BY WASHINGTON IRVING, ESQ.

That Mr. Campbell has by any means attained to the summit of his fame, we cannot suffer ourselves for a moment to believe. We rather look upon the works he has already produced, as specimens of pure and virgin gold, from a mine, whose treasures are yet to be explored. It is true, the very reputation Mr. Campbell has acquired, may operate as a disadvantage to his future efforts. Public expectation is a pitiless task-master, and exorbitant in its demands. He, who has once awakened it, must go on in a progressive ratio, surpassing what he has hitherto done, or the public will be disappointed. Under such circumstances, an author of common sensibility take up his pen with fear and trembling. A conciousness that much is expected from him, deprives him of that ease of mind, and boldness of imagination, which are necessary to fine writing, and he too often fails, from a too great anxiety to excel. He is like some youthful soldier, who, having distinguished himself by a gallant and brilliant achievement, is ever fearful of entering on a new enterprize, lest he should tarnish the laurels he has won.

We are satisfied that Mr. Campbell feels this very diffidence and solicitude, from the uncommon pains he bestows upon his writings. These are scrupulously revised, modelled, and retouched over and over, before they are suffered to go out of his hands, and even then are slowly and reluctantly yielded up to the press. This elaborate care may at times be carried to an excess, so as to produce a fastidiousness of style, and an air of too much art and labor. It occasionally imparts to the muse the precise demeanour and studied attire of the prude, rather than the negligent and bewitching graces of the woodland nymph. A too minute attention to finishing, is likewise injurious to the force and sublimity of a poem. The vivid images which are struck off at a single heat, in those glowing moments of inspiration, "when the soul is lifted up to heaven," are too often softened down, and cautiously tamed, in the cold hour of correction. As an instance of the critical severity which Mr. Campbell exercises over his

productions, we will mention a fact within our knowledge, concerning his Battle of the Baltic. This ode, as published, consists but of five stanzas,-these were all that his scrupulous taste permitted him to cull out of about a dozen, which we have seen in manuscript. The rest, though full of poetic fire and imagery, were timidly consigned by him to oblivion.

But though this scrupulous spirit of revision may chance to refine away some of the bold touches of his pencil, and to injure some of its negligent graces, it is not without its eminent advantages. While it tends to produce a terseness of language, and a remarkable delicacy and sweetness of versification, it enables him likewise to impart to his productions a vigorous conciseness of style, a graphical correctness of imagery, and a philosophical condensation of idea, rarely found in the popular poets of the day.

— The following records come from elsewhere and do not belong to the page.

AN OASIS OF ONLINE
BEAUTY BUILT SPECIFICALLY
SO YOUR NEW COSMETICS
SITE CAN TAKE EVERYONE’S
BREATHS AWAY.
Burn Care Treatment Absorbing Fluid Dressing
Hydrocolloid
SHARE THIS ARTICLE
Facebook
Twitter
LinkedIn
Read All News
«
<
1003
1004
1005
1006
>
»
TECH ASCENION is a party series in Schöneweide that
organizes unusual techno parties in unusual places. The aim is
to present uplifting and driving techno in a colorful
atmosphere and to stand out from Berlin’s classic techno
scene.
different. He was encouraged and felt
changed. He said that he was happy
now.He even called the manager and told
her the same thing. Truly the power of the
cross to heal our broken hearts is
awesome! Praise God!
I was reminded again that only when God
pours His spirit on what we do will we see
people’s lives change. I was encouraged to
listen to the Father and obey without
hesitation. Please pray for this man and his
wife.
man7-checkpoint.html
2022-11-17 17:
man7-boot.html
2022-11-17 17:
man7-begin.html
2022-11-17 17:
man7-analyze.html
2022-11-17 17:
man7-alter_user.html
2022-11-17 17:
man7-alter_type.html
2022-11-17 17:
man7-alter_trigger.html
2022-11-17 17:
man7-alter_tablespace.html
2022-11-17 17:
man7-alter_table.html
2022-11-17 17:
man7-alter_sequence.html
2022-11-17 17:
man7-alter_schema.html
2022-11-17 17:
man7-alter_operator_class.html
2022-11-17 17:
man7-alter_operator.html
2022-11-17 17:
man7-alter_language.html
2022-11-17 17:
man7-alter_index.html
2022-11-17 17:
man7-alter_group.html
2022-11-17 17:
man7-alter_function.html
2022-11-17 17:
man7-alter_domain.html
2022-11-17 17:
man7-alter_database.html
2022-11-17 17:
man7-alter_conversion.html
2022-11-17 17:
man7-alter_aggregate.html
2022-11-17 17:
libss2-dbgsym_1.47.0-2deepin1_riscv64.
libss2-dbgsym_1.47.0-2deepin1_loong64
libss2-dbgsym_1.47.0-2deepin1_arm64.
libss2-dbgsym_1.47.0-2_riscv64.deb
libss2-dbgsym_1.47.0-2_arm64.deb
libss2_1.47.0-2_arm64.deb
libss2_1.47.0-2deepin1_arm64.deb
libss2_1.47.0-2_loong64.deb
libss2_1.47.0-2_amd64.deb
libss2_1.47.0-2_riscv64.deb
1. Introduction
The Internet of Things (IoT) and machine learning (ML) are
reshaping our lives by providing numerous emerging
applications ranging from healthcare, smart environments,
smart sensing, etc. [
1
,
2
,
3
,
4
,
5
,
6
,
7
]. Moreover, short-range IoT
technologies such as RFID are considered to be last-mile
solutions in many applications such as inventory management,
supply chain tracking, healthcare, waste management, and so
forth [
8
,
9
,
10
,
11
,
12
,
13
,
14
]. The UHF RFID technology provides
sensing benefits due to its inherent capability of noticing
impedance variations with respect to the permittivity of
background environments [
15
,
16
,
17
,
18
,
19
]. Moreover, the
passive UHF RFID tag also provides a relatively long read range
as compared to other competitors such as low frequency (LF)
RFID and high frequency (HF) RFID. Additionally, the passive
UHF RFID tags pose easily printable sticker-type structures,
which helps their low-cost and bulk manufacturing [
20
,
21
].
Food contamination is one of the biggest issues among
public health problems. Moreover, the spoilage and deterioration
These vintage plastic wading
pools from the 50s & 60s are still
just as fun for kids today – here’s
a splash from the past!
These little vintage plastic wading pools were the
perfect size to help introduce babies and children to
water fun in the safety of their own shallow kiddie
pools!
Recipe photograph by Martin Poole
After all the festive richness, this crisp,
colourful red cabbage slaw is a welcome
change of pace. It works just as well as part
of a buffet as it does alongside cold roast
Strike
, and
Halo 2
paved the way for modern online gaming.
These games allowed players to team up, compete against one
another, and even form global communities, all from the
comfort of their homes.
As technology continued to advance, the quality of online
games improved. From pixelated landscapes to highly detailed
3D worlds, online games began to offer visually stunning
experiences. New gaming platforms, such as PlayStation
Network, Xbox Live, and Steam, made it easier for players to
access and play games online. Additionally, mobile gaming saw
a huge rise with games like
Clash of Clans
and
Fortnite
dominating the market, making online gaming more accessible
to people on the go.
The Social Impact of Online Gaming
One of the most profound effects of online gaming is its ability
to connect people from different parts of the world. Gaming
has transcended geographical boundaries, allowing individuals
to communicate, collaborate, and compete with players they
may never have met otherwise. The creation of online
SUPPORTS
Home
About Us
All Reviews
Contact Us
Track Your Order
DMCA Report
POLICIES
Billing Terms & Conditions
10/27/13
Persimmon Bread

Facility of writing seems to have been the bane of many modern poets, who too generally indulge in a ready and abundant versification, which, like a flowering vine, overruns their subject, and expands through many a weedy page. In fact most of them seem to have mistaken carelessness for ease, and redundance for luxuriance: they never take pains to condense and invigorate. Hence we have those profuse and loosely written poems, wherein the writers, either too feeble or too careless to seize at once upon their subject, prefer giving it a chace, and hunt it through a labyrinth of verses, until it is fairly run down and overpowered by a multitude of words.

Great, therefore, as the intrinsic merits of Mr. Campbell are, we are led to estimate them the more highly when we consider them as beaming forth, like the pure lights of heaven, among the meteor exhalations and false fires with which our literary atmosphere abounds. In an age when we are overwhelmed by an abundance of eccentric poetry, and when we are confounded by an host of ingenious poets, of vitiated tastes and frantic fancies, it is really cheering and consolitory to behold a writer of Mr. Campbell's genius, studiously attentive to please, according to the established laws of criticism, as all our good old orthodox writers have pleased before; without setting up a standard, and endeavouring to establish a new sect, and inculcate some new and lawless doctrine of his own.